Are EU universities as of 2019 more dependent on external funding than 20 or 40 years ago? Is there any EU policy on increasing external private funds and reducing public funding?
-
2I think this is country dependent, each EU country has their own funding system. For example there are major differences between the British isles and continental western Europe. Also external funding is not the same as private funding: getting a grant from a public funding body is external funding.– ErwanFeb 20, 2019 at 0:54
2 Answers
They are more dependent alone due to the fact that the EU spends steadily increasing sums on research over the last decades. See the table on wikipedia.
FP9 or Horizon Europe will be around 100 billion, so another increase.
Also, just google "brexit universities britain eu funding alarm" to get some thousand articles/comments how dependent british universities are on EU funding.
My qualitative answer is based on my experience in France, I don't know if it applies to other countries. I would think it's similar for Germany, Spain and Italy at least but I'm not sure to what extent. The EU has a large research and innovation budget (currently H2020), but as far as I know every EU country is free to choose their research policy (and the amount of public spending) at the national level.

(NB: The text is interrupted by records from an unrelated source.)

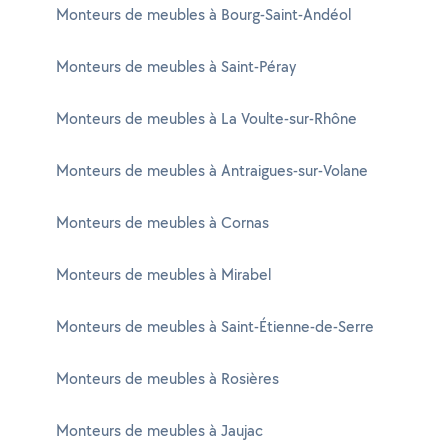
Monteurs de meubles à Bourg-Saint-Andéol
Monteurs de meubles à Saint-Péray
Monteurs de meubles à La Voulte-sur-Rhône
Monteurs de meubles à Antraigues-sur-Volane
Monteurs de meubles à Cornas
Monteurs de meubles à Mirabel
Monteurs de meubles à Saint-Étienne-de-Serre
Monteurs de meubles à Rosières
Monteurs de meubles à Jaujac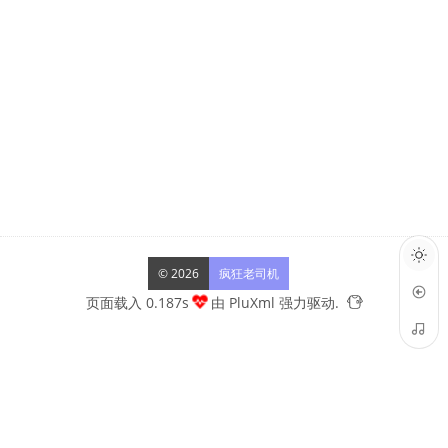
© 2026
疯狂老司机
页面载入 0.187s
由
PluXml
强力驱动.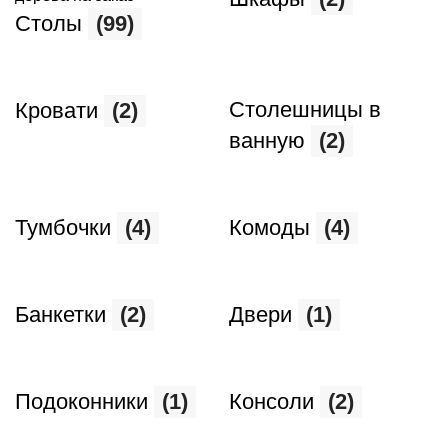
Столы
(99)
Столешницы в
Кровати
(2)
ванную
(2)
Тумбочки
(4)
Комоды
(4)
Банкетки
(2)
Двери
(1)
Подоконники
(1)
Консоли
(2)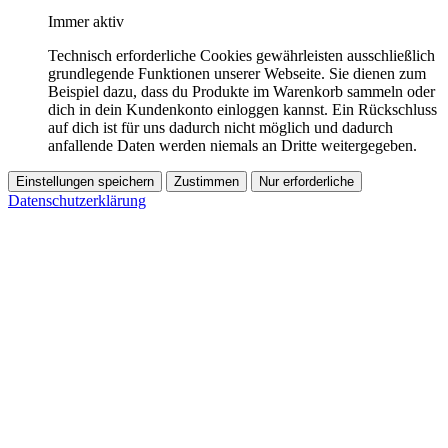
Immer aktiv
Technisch erforderliche Cookies gewährleisten ausschließlich
grundlegende Funktionen unserer Webseite. Sie dienen zum
Beispiel dazu, dass du Produkte im Warenkorb sammeln oder
dich in dein Kundenkonto einloggen kannst. Ein Rückschluss
auf dich ist für uns dadurch nicht möglich und dadurch
anfallende Daten werden niemals an Dritte weitergegeben.
Einstellungen speichern
Zustimmen
Nur erforderliche
Datenschutzerklärung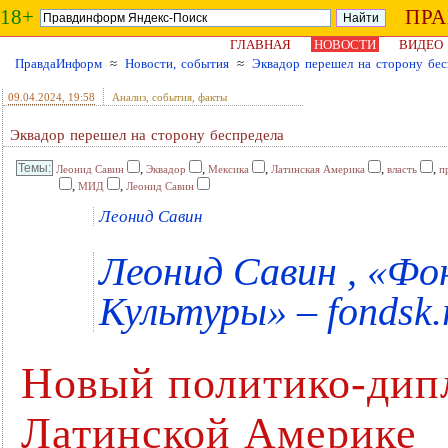
18+
ПР
ГЛАВНАЯ
НОВОСТИ
ВИДЕО
ПравдаИнформ
≈
Новости, события
≈
Эквадор перешел на сторону бес
09.04.2024
, 19:58
Анализ, события, факты
Эквадор перешел на сторону беспредела
,
,
,
,
,
Леонид Савин
Эквадор
Мексика
Латинская Америка
власть
п
,
,
МИД
Леонид Савин
Леонид Савин
Леонид Савин , «Ф
Культуры» – fondsk.
Новый политико-дип
Латинской Америке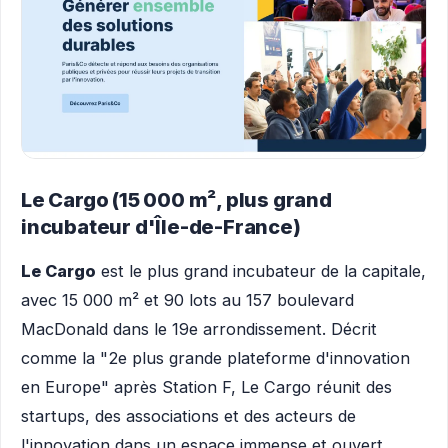
Le Cargo (15 000 m², plus grand
incubateur d'Île-de-France)
Le Cargo
est le plus grand incubateur de la capitale,
avec 15 000 m² et 90 lots au 157 boulevard
MacDonald dans le 19e arrondissement. Décrit
comme la "2e plus grande plateforme d'innovation
en Europe" après Station F, Le Cargo réunit des
startups, des associations et des acteurs de
l'innovation dans un espace immense et ouvert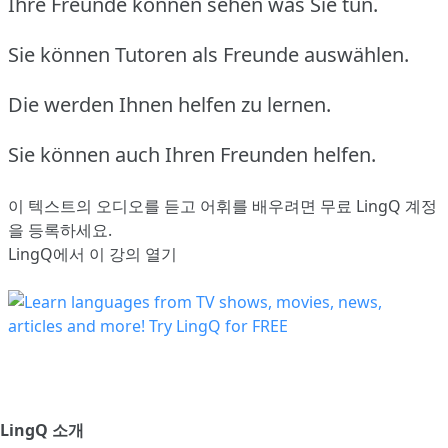
Ihre Freunde können sehen was Sie tun.
Sie können Tutoren als Freunde auswählen.
Die werden Ihnen helfen zu lernen.
Sie können auch Ihren Freunden helfen.
이 텍스트의 오디오를 듣고 어휘를 배우려면
무료 LingQ 계정
을 등록
하세요.
LingQ에서 이 강의 열기
LingQ 소개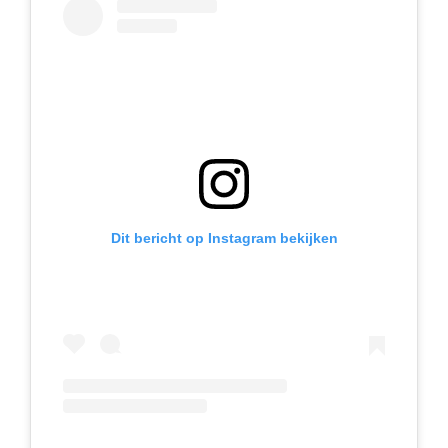
Dit bericht op Instagram bekijken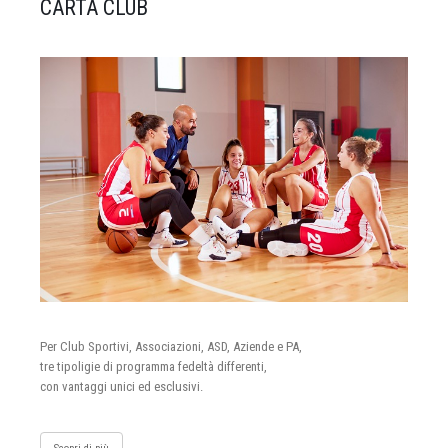
CARTA CLUB
Per Club Sportivi, Associazioni, ASD, Aziende e PA,
tre tipoligie di programma fedeltà differenti,
con vantaggi unici ed esclusivi.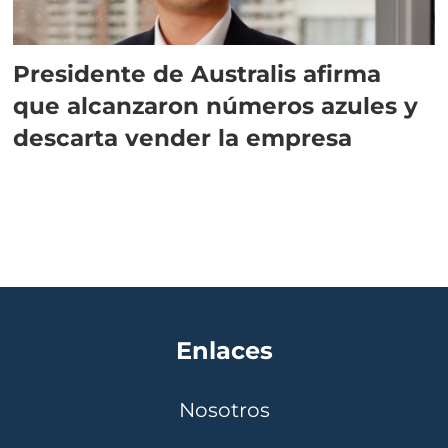
Presidente de Australis afirma
que alcanzaron números azules y
descarta vender la empresa
Enlaces
Nosotros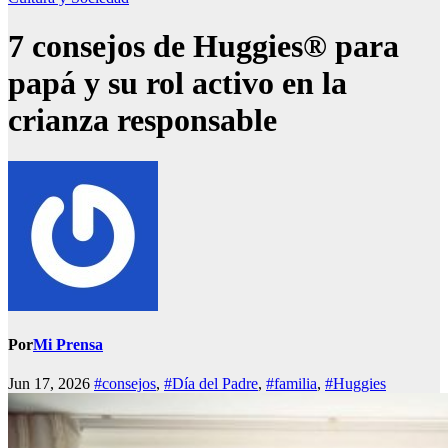
7 consejos de Huggies® para
papá y su rol activo en la
crianza responsable
Por
Mi Prensa
Jun 17, 2026
#consejos
,
#Día del Padre
,
#familia
,
#Huggies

The evolution in the past 20 years is indeed quite clearly in the direction of less recurrent funding and more external funding. The major change in France was the creation of the ANR in 2005, a public funding body intended to offer grants to research teams in a project-driven and competitive way. There have been various other structural changes which affected how research is funded, in particular temporary junior positions (PhD students and postdocs) which often depend on external funding nowadays. An observable consequence of this trend is that most researchers spend a significant part of their time applying for grants, whereas this was very rare 20 years ago in most universities.
Collaborations with the private sector are also encouraged, but this is also largely funded by public money (in particular with CIR (fr) a controversial tax cut for companies to invest in research and development).